- On Monday, a notable push from over 40 Republican legislators prompted fresh scrutiny on the U.S. Securities and Exchange Commission’s contentious crypto custody rule.
- This letter, spearheaded by Chair of the House Financial Services Committee, Patrick McHenry, along with Senator Cynthia Lummis and other bipartisan lawmakers, follows the bipartisan dismissal of SAB 121 which faced a veto from President Joe Biden.
- Critics have long contended that SAB 121 disrupts traditional accounting standards, imposes undue pressures on financial entities, and hampers innovation within the crypto sector.
A group of bipartisan lawmakers revisit the contentious SEC crypto custody rule, urging clarity and reconsideration amidst ongoing regulatory debates.
Call for Clarity in Crypto Custody Rules
The demand for the U.S. Securities and Exchange Commission (SEC) to revise its crypto custody rule has been renewed by over forty Republican lawmakers. This push emphasizes the need for clearer regulatory guidelines in the crypto space, spotlighting the discord surrounding the crypto custody rule established under Staff Accounting Bulletin No. 121 (SAB 121). The contention revolves around the rule’s classification of digital assets as liabilities on balance sheets, a requirement that critics argue could impede financial institutions from entering the crypto custody market and expose consumers to heightened risks.
Bipartisan Efforts and Presidential Opposition
After a bipartisan repeal of SAB 121 was passed by Congress, President Joe Biden’s veto halted the progress. The veto was based on concerns regarding financial stability and investor protection. Despite this setback, the resolve among lawmakers remains undeterred as they point out that the current regulatory approach of the SEC is stifling the growth and innovation within the crypto industry. The lawmakers’ letter indicated that the SEC’s private dealings with certain institutions to help them sidestep compliance with SAB 121 further exacerbate the issue, raising transparency concerns.
Criticism of SEC’s Regulatory Approach
SAB 121, while instituted to mitigate the risks associated with digital asset custody, has faced significant backlash for potentially centralizing those risks rather than distributing them. By imposing liability recognition on custodians’ balance sheets, the rule could push custodial services towards less regulated, non-bank entities, amplifying potential systemic risks. Lawmakers posit that this regulatory method, perceived as “regulation via litigation,” lacks the transparency and predictability essential for fostering a robust and innovative financial environment.

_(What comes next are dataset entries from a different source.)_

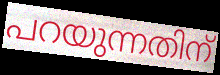
പറയുന്നതിന്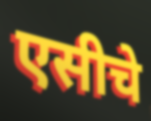
एसीचे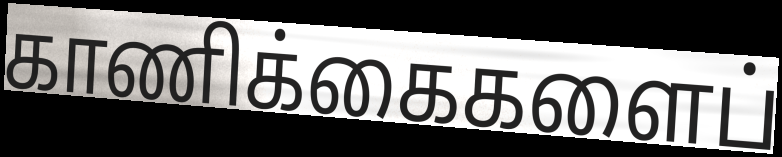
காணிக்கைகளைப்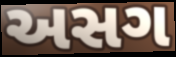
અસગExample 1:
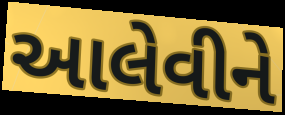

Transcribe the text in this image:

આલેવીને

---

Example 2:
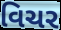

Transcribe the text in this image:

વિચર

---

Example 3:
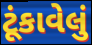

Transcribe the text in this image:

ટૂંકાવેલું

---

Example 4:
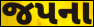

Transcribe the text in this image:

જપના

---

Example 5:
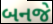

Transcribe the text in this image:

બનજે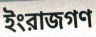
ইংরাজগণ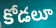
కోడలూ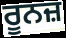
ਰੂਨਜ਼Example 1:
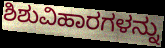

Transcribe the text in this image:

ಶಿಶುವಿಹಾರಗಳನ್ನು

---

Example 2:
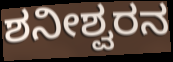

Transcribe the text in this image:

ಶನೀಶ್ವರನ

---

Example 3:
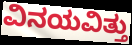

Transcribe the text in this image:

ವಿನಯವಿತ್ತು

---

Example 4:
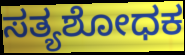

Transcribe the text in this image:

ಸತ್ಯಶೋಧಕ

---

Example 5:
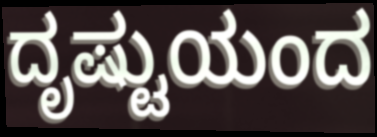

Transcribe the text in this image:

ದೃಷ್ಟುಯಂದ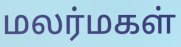
மலர்மகள்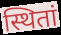
स्थितां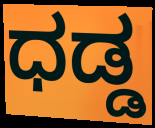
ಧಡ್ಡ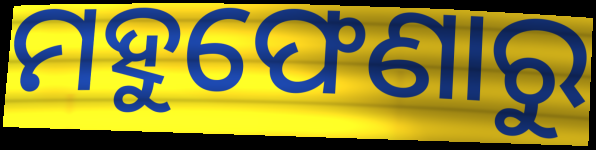
ମହୁଫେଣାରୁ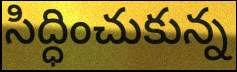
సిద్ధించుకున్నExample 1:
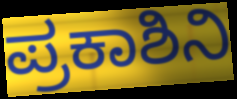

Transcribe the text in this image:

ಪ್ರಕಾಶಿನಿ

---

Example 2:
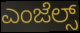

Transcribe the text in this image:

ಎಂಜೆಲ್ಸ್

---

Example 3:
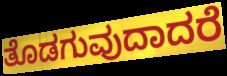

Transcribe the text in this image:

ತೊಡಗುವುದಾದರೆ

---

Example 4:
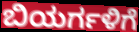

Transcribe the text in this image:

ಬಿಯರ್ಗಳಿಗೆ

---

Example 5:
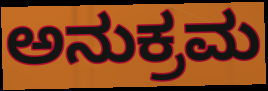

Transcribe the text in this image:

ಅನುಕ್ರಮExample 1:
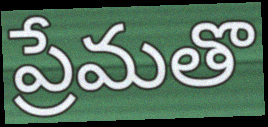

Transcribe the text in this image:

ప్రేమతొ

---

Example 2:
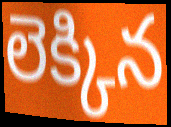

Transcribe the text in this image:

లెక్కిన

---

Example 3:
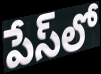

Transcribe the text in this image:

పేస్‌లో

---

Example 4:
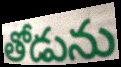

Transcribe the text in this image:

తోడును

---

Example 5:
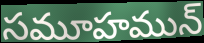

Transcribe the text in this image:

సమూహమున్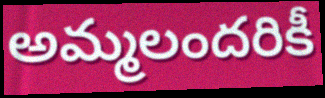
అమ్మలందరికీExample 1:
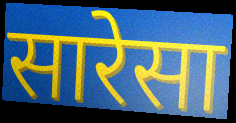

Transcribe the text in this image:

सारेसा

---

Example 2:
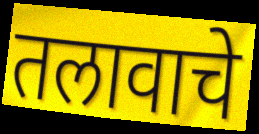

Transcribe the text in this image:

तलावाचे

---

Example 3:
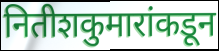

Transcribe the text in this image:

नितीशकुमारांकडून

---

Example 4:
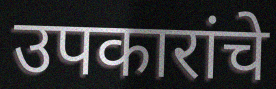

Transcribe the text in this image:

उपकारांचे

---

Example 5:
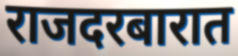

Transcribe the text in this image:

राजदरबारात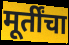
मूर्तींचा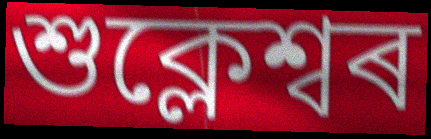
শুক্লেশ্বৰ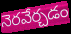
నెరవేర్చడంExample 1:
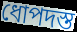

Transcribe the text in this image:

ধোপদস্ত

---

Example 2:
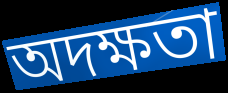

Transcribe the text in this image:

অদক্ষতা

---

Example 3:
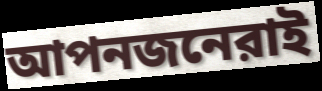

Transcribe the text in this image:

আপনজনেরাই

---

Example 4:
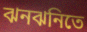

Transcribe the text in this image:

ঝনঝনিতে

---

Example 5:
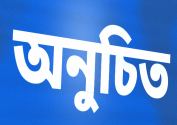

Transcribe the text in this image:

অনুচিতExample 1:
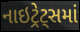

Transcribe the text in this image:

નાઇટ્રેટ્સમાં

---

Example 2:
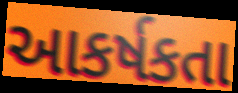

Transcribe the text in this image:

આકર્ષકતા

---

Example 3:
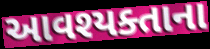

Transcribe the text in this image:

આવશ્યક્તાના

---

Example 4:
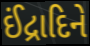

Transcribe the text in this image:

Legislative and Judicial Pushback
Recent deliberations in federal court further underscore the ongoing tensions between the SEC and the crypto industry. Judges criticized SEC attorneys for their reliance on enforcement actions instead of providing clear regulatory frameworks. This criticism aligns with industry sentiments that the SEC’s ambiguous stance on classifying major cryptocurrencies like Bitcoin and Ethereum leaves market players in a state of regulatory limbo. Moreover, cryptocurrency exchange Kraken has signalled its discontent by demanding a jury trial to address the SEC’s accusations, reflecting the broader industry’s calls for judicial and regulatory clarity.
Conclusion
The ongoing discourse surrounding SAB 121 highlights a critical juncture for crypto regulation in the United States. Lawmakers, financial institutions, and the judiciary are increasingly pressuring the SEC to adopt a more transparent, consistent, and innovation-friendly regulatory approach. As this dialogue progresses, the future of crypto custody and broader market dynamics will significantly hinge on the regulatory frameworks established by the SEC and the response from legislative bodies.